Two of the UK's biggest teaching unions were today on a collision course with the Government after voting for further industrial action, including strikes, over pensions, pay and job losses.
The National Union of Teachers (NUT) passed a resolution at its annual conference in Torquay seeking fresh walkouts as early as this summer amid concerns over the Government's changes to public sector pensions.
It came just hours after the NASUWT, which is holding its conference in Birmingham, agreed to escalate its industrial action campaign against attacks on pay, pensions, working conditions and job losses - raising the possibility of strikes in the autumn term.
Delegates at the NASUWT's annual conference in Birmingham on Saturday passed a resolution which said that continuing the union's industrial action campaign is "the best means of protecting and safeguarding the interests of teachers and state education until the next general election."
The move raises the possibility of strikes in the autumn term.
On Saturday, an NUT poll said that teachers are feeling demoralised and overworked, with concerns that they are facing constant criticism and unrealistic expectations.
The latest moves by the two unions means that schools across the country could now face walkouts from the summer onwards.
The NUT's motion, which was heard in private, called for the union to work with its local divisions with the "aim of organising a further one-day national strike before the end of June."
It also raised the possibility of targeted regional and local action in both the summer and autumn terms. Any action by the NUT could affect schools in England and Wales.
The motion instructed the executive to "seek to build a coalition of unions committed to further strike action in the summer term and beyond to defeat the Government's proposals".
Speaking after the debate, NUT general secretary Christine Blower said: "The overwhelming majority of teachers and their organisations have clearly rejected the Government's policy for the teachers' pension scheme.
"The NUT conference has now agreed a comprehensive strategy and position to make sure that we are able to take action in order to give life to that rejection of the pensions and in order to win something better for our members so that they don't have to work longer, pay more and get less."
Ms Blower said it was "important that the Government takes this seriously", adding that there were fears that the Government would announce will rise beyond 68 to 69 or 70.
She added that the "determination to continue this campaign is absolute."
Action over the summer term would coincide with the exams seasons, when tens of thousands of teenagers sit qualifications including GCSEs and A-levels.
Ms Blower yesterday insisted that it is not the union's intention to disrupt the exams period.
The NUT, along with a number of other trade unions, has been embroiled in a row with the Government over public sector pensions for more than a year.
It argues that the Government's proposals will leave teachers paying in more, working longer and receiving less when they retire.
Ministers insisted that changes are needed to ensure public sector pensions are sustainable for the future.
The union, which declined the Government's latest pensions offer, took part in a walkout over pensions on June 30 last year, as well as joining the TUC's national day of action on November 30.
NUT members in London also staged a one-day walkout last month.
This morning, the NASUWT passed a resolution arguing that continuing their industrial action campaign is "the best means of protecting and safeguarding the interests of teachers and state education until the next general election."
It warned that in the face of a "vicious and unjustified assault on teachers, it will be essential to intensify the industrial action campaign".
Proposing the NASUWT's resolution, union treasurer Brian Cookson said there had been an "unprecedented, vicious, prejudiced and totally unjustified attack on the public sector" in the last two years.
He said that education is on the front line of an attack on workers' rights, pay cuts, and increased pension costs.
"As teachers we are supreme professionals and we must be treated as such.
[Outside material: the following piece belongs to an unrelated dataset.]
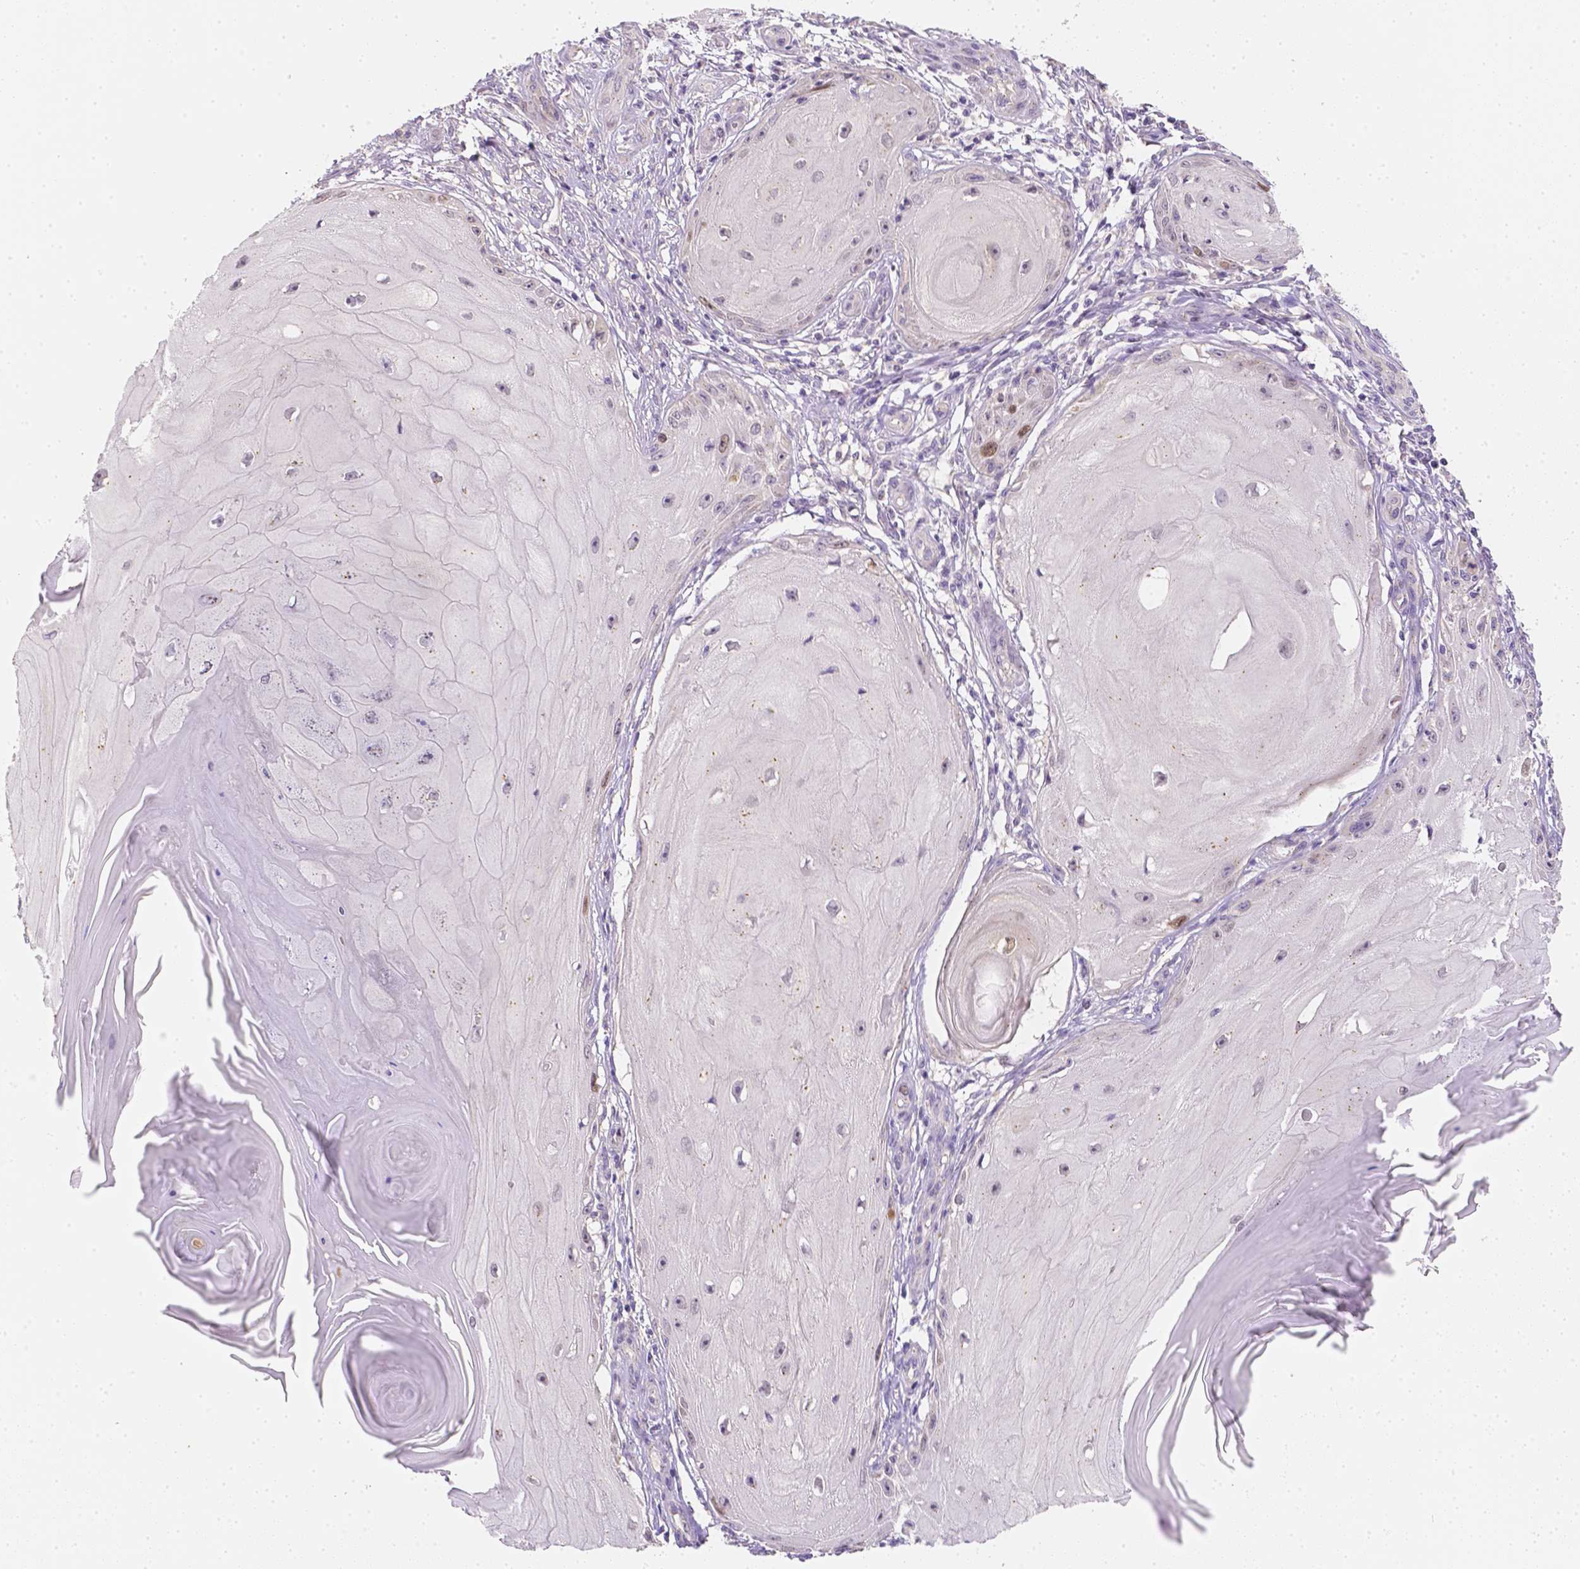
{"staining": {"intensity": "negative", "quantity": "none", "location": "none"}, "tissue": "skin cancer", "cell_type": "Tumor cells", "image_type": "cancer", "snomed": [{"axis": "morphology", "description": "Squamous cell carcinoma, NOS"}, {"axis": "topography", "description": "Skin"}], "caption": "IHC image of human skin squamous cell carcinoma stained for a protein (brown), which displays no positivity in tumor cells. The staining was performed using DAB (3,3'-diaminobenzidine) to visualize the protein expression in brown, while the nuclei were stained in blue with hematoxylin (Magnification: 20x).", "gene": "C10orf67", "patient": {"sex": "female", "age": 77}}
As our general secretary has said, "teaching is not rocket science, it is more difficult than that!" We want to achieve the best for the children we teach. We care about the future. We believe in education as a right."
He added: "Colleagues, we must avoid at all costs a shopping list approach to industrial action. Industrial action must have a carefully planned focus, a strategic approach. During the next term our members will really see the effects of a protracted pay freeze, a rise in pension contributions, see their pay fall, look at the prospect of a pay freeze and draconian curbs on pay for three further years, the scrapping of national pay rates on top of the mounting assaults on our professionalism you witness every day.
"We not only have the capacity to respond, we can build on it daily throughout next term. We know we may be in it for the long haul but, colleagues, we will respond and we will win.
A Department for Education spokesman said the teachers' pensions deal is "as good as it gets".
"It guarantees teachers one of the best pensions available but keeps a lid on rising costs for the taxpayer," he said.
"We've been in serious talks for months with unions to address their concerns and reach a final settlement. Reforms to public sector pensions are essential - the status quo is not an option."
The spokesman added: "It is absurd to say our school reforms are a 'vicious assault' on the teaching profession. They are all about putting children first and raising standards."